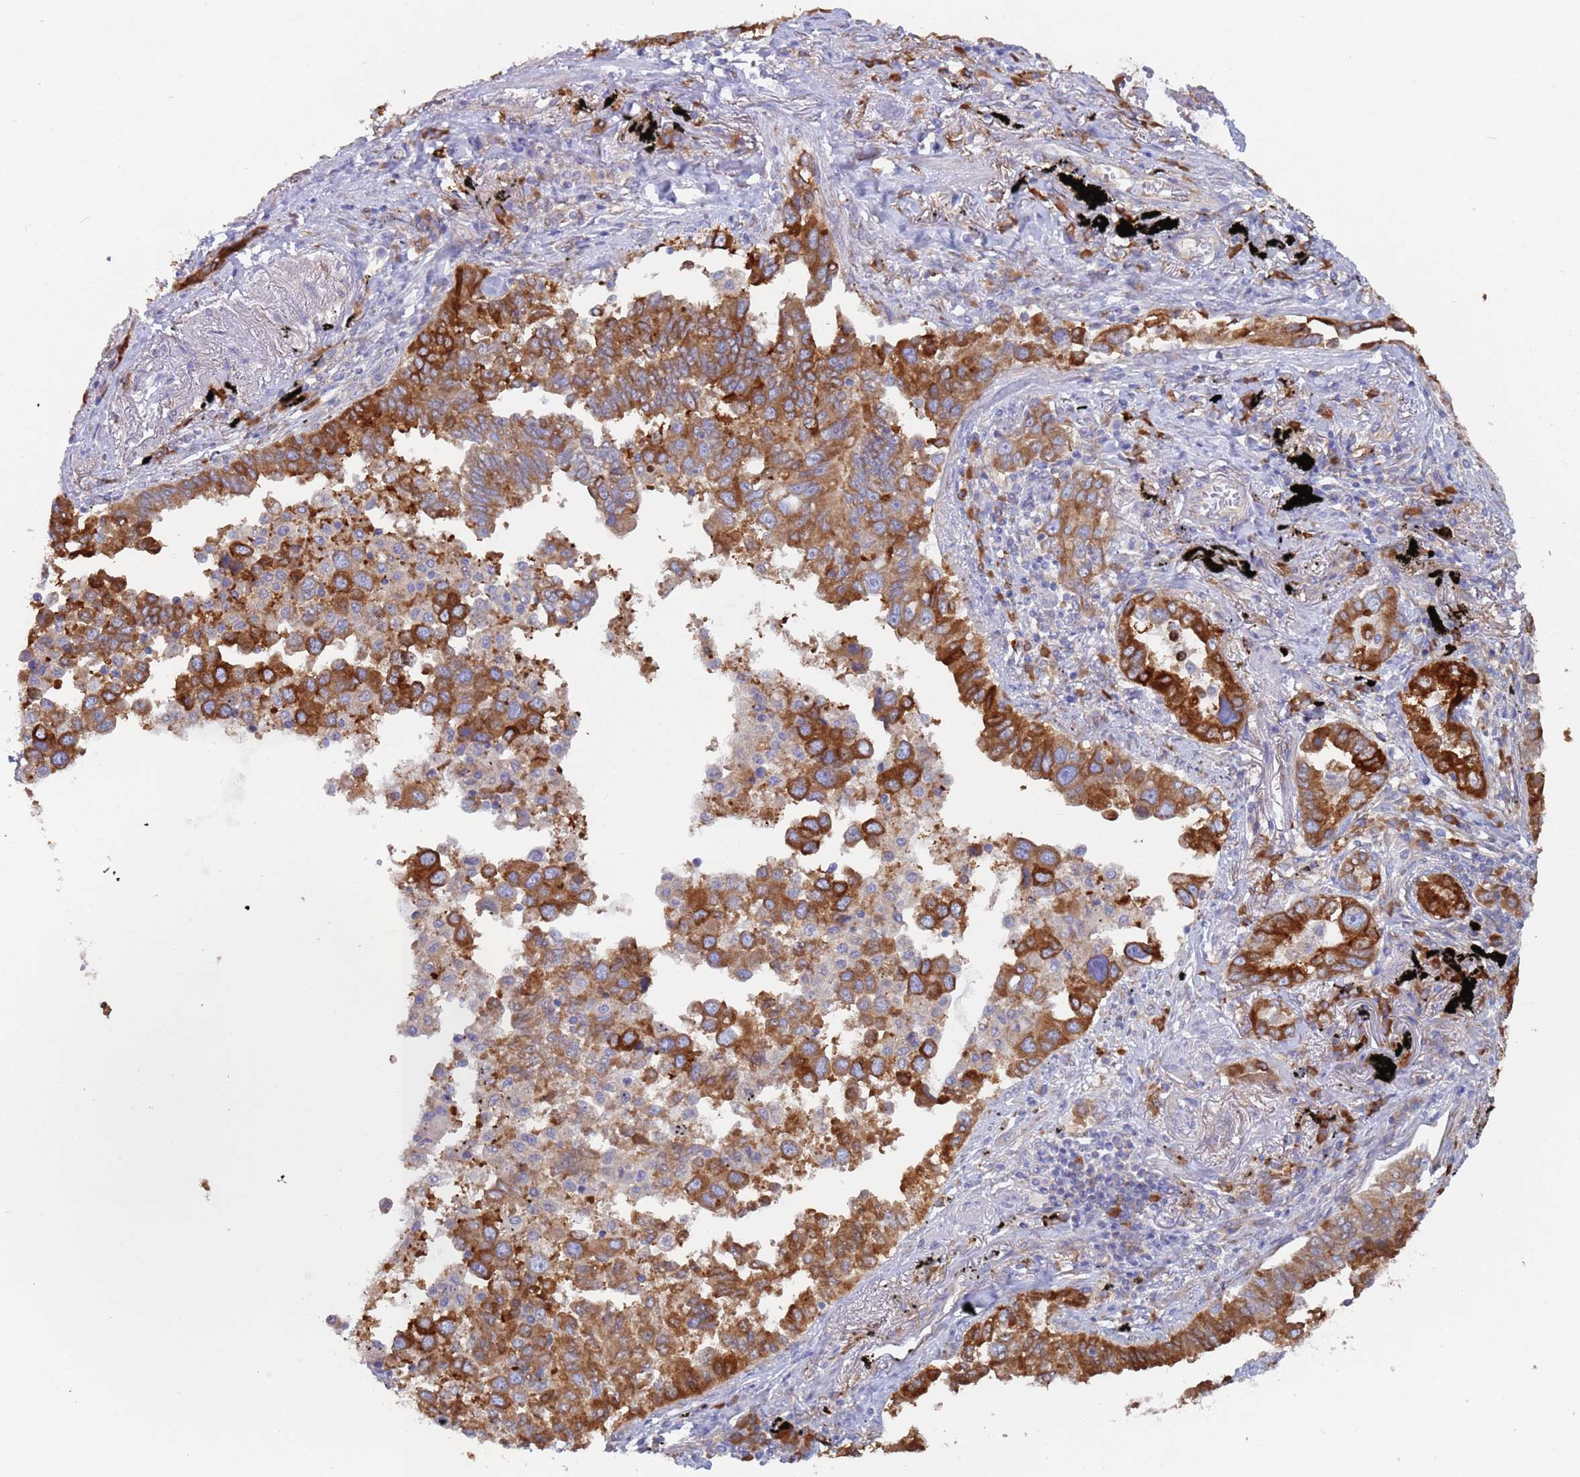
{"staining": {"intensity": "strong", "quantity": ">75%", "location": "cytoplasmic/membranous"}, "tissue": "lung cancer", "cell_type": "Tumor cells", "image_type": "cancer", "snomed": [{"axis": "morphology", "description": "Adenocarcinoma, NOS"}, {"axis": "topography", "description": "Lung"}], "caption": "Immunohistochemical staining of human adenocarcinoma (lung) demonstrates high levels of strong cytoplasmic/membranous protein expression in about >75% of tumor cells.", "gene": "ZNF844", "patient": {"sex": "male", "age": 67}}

---

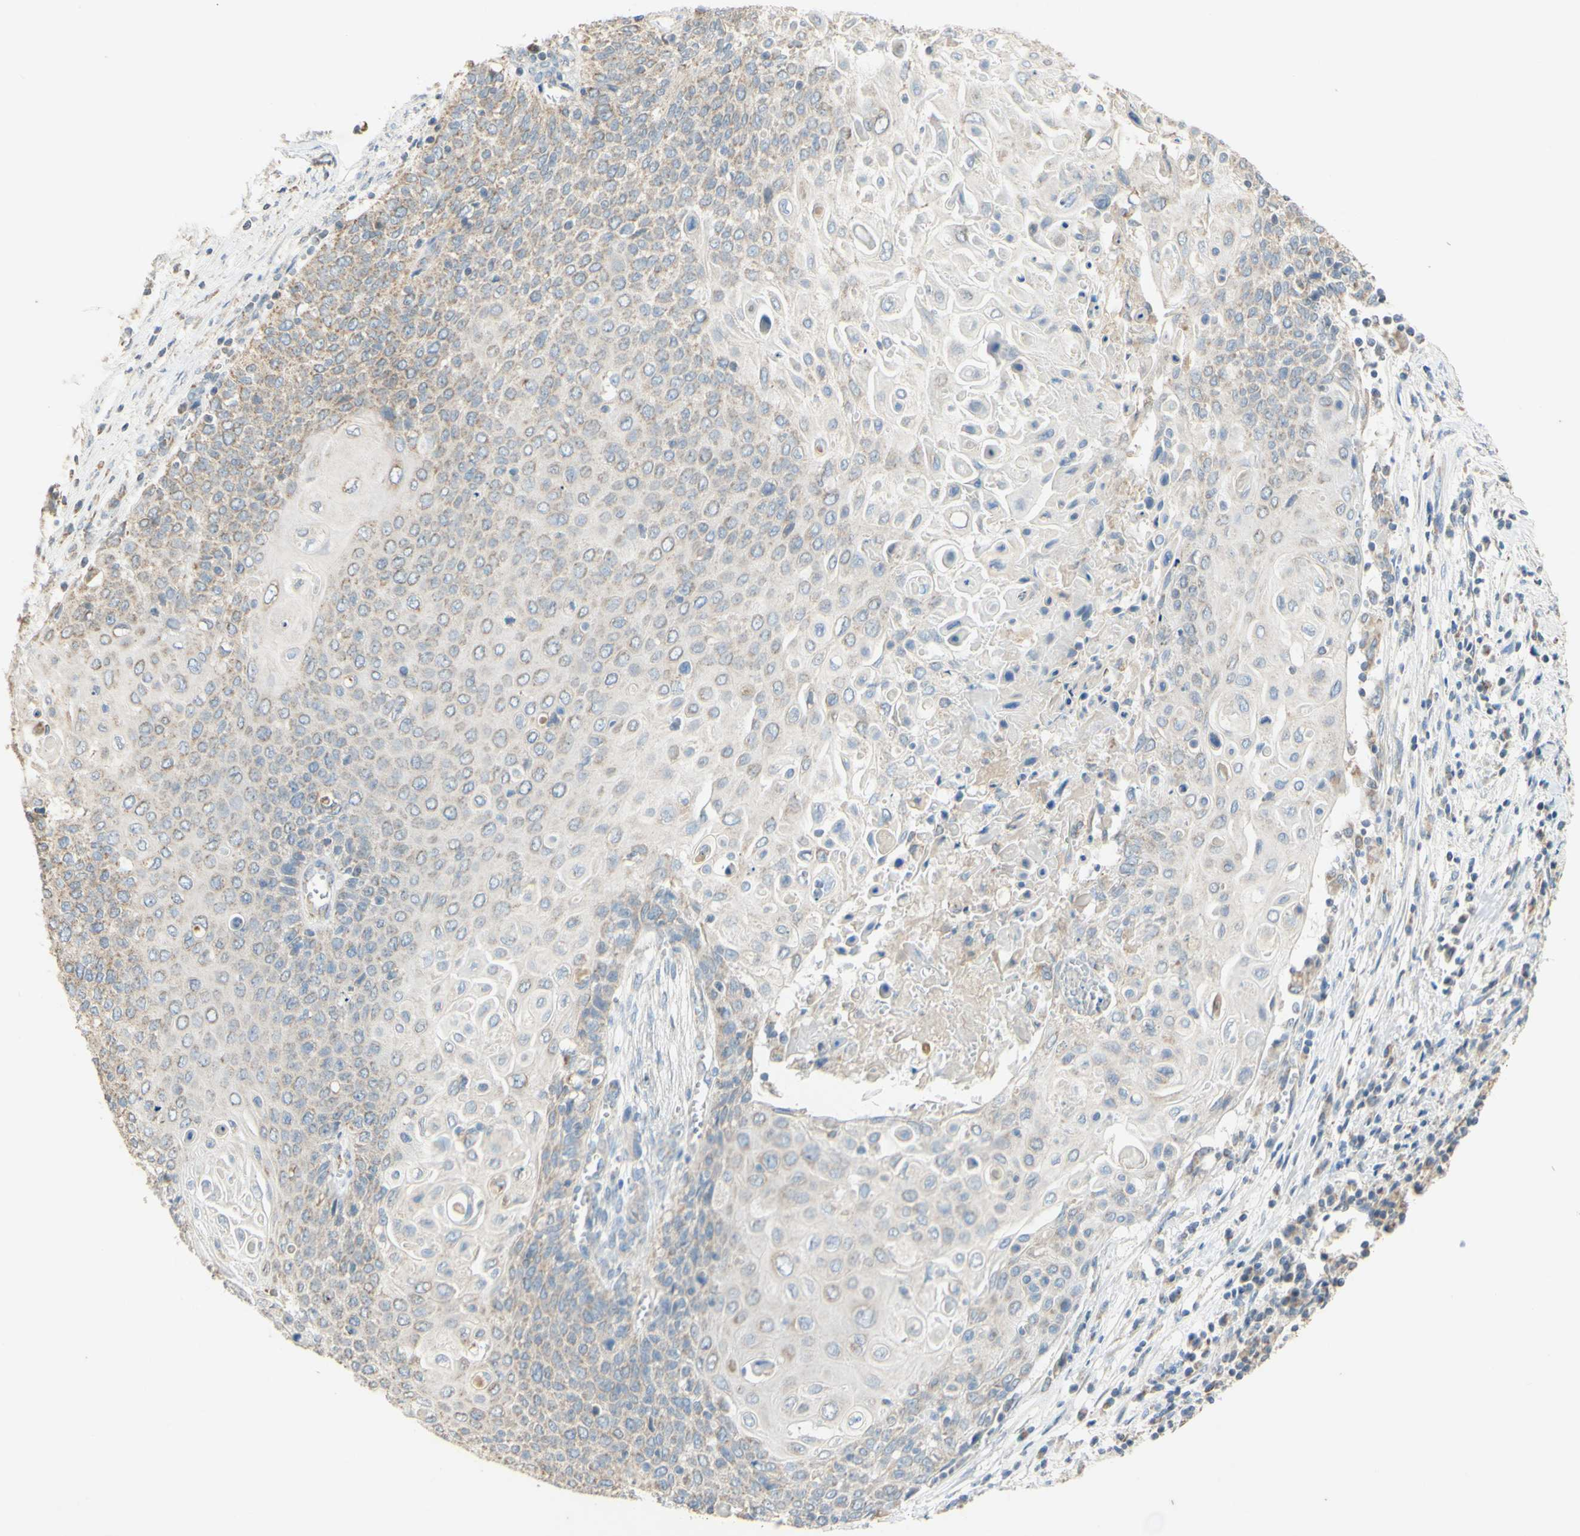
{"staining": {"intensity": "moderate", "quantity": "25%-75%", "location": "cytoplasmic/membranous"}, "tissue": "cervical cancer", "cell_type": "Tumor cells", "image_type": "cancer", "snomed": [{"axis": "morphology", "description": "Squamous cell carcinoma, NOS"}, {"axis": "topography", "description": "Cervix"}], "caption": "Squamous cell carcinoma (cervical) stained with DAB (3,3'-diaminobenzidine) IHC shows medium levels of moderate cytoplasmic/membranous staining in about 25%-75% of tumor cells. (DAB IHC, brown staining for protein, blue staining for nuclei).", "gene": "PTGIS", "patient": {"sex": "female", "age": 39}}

---

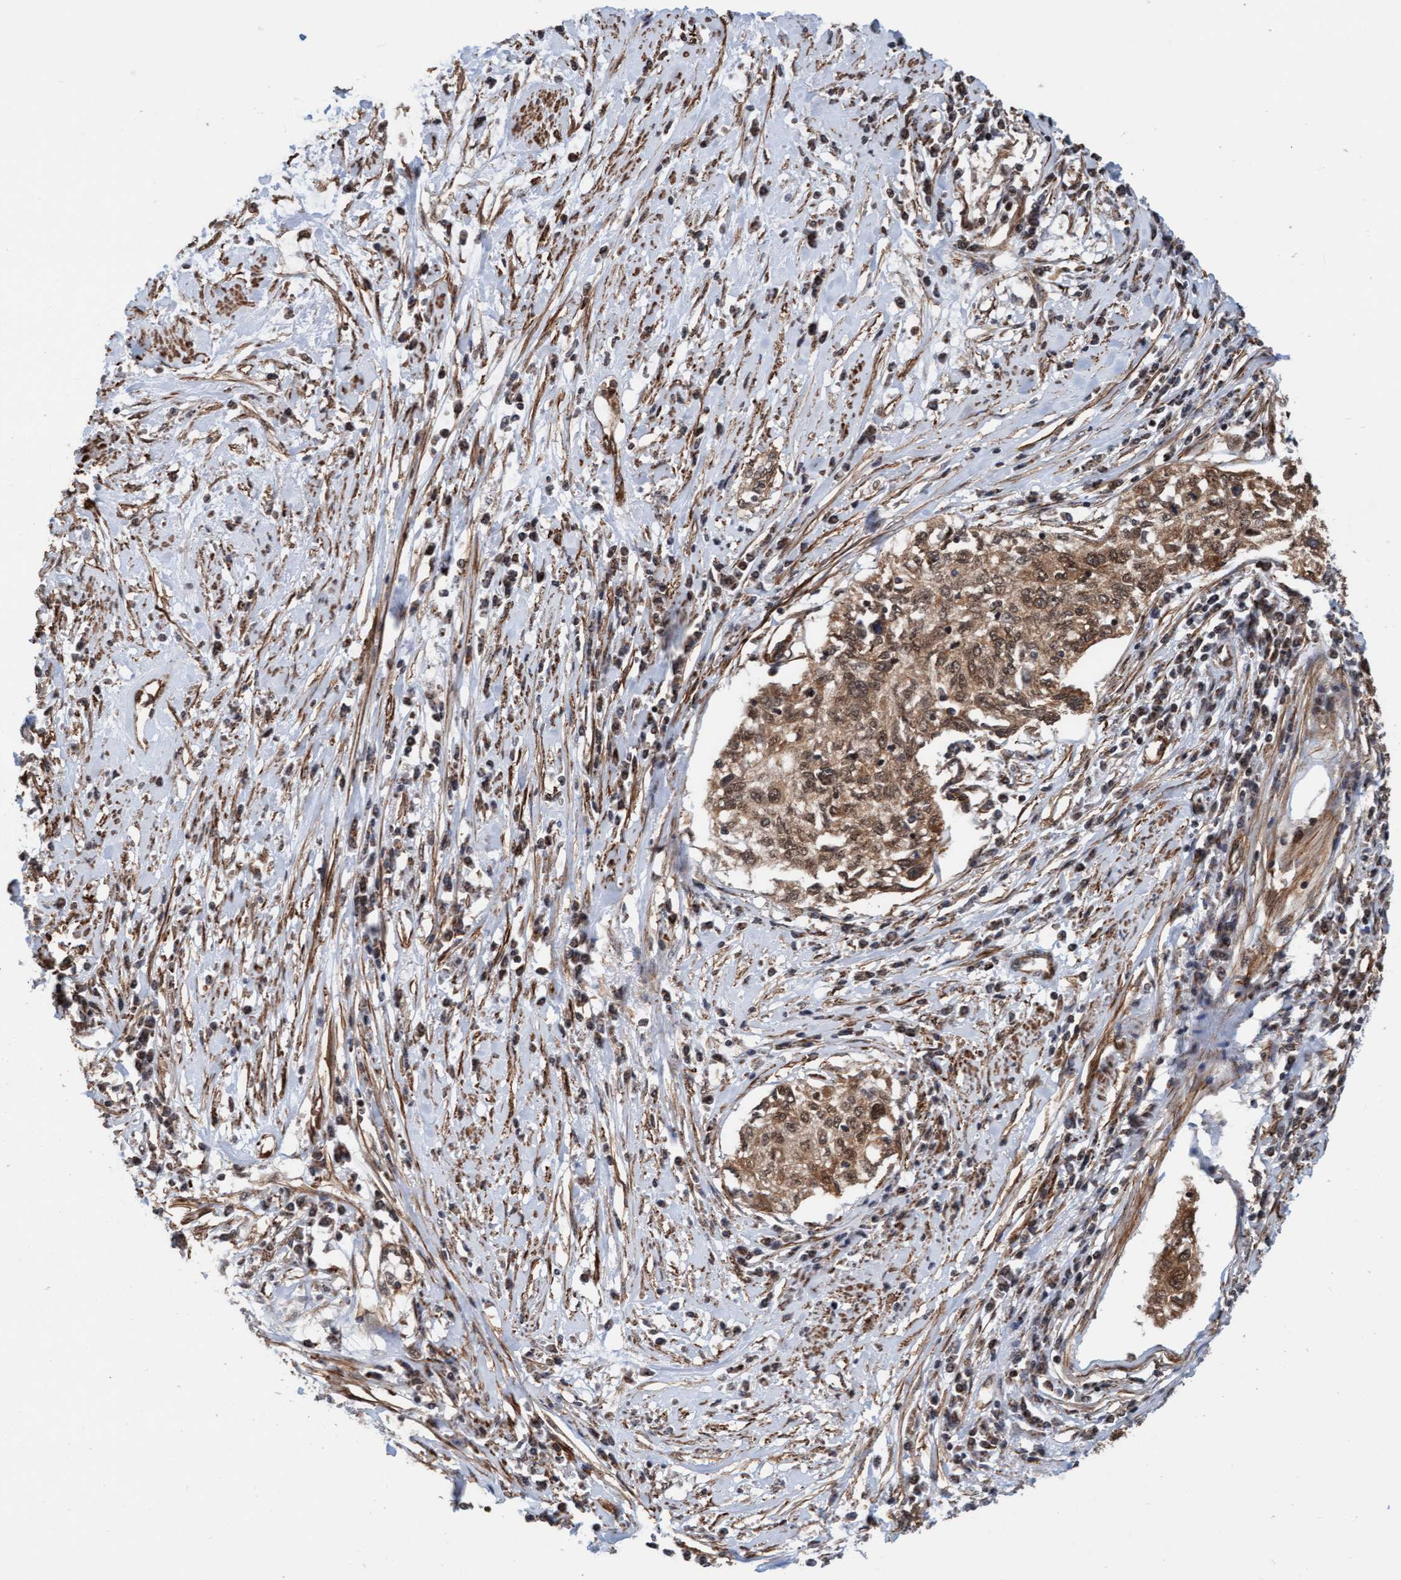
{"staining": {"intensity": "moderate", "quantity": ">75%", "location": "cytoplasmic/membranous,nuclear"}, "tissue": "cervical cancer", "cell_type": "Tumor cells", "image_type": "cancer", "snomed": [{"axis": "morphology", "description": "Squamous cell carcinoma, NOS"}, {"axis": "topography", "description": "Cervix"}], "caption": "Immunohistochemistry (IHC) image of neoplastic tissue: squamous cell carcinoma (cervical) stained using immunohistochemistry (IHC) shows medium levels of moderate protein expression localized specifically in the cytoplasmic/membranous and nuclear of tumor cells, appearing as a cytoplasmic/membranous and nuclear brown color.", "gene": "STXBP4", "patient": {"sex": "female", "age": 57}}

---

Exercise description >> Whenever a line above includes the string "female", copy it.

Output of the exercise >>
{"staining": {"intensity": "moderate", "quantity": "25%-75%", "location": "cytoplasmic/membranous"}, "tissue": "cervical cancer", "cell_type": "Tumor cells", "image_type": "cancer", "snomed": [{"axis": "morphology", "description": "Squamous cell carcinoma, NOS"}, {"axis": "topography", "description": "Cervix"}], "caption": "Squamous cell carcinoma (cervical) stained with DAB (3,3'-diaminobenzidine) IHC shows medium levels of moderate cytoplasmic/membranous staining in about 25%-75% of tumor cells. (DAB IHC, brown staining for protein, blue staining for nuclei).", "gene": "PTGIS", "patient": {"sex": "female", "age": 39}}
{"staining": {"intensity": "moderate", "quantity": ">75%", "location": "cytoplasmic/membranous,nuclear"}, "tissue": "cervical cancer", "cell_type": "Tumor cells", "image_type": "cancer", "snomed": [{"axis": "morphology", "description": "Squamous cell carcinoma, NOS"}, {"axis": "topography", "description": "Cervix"}], "caption": "Immunohistochemistry (IHC) image of neoplastic tissue: squamous cell carcinoma (cervical) stained using immunohistochemistry (IHC) shows medium levels of moderate protein expression localized specifically in the cytoplasmic/membranous and nuclear of tumor cells, appearing as a cytoplasmic/membranous and nuclear brown color.", "gene": "STXBP4", "patient": {"sex": "female", "age": 57}}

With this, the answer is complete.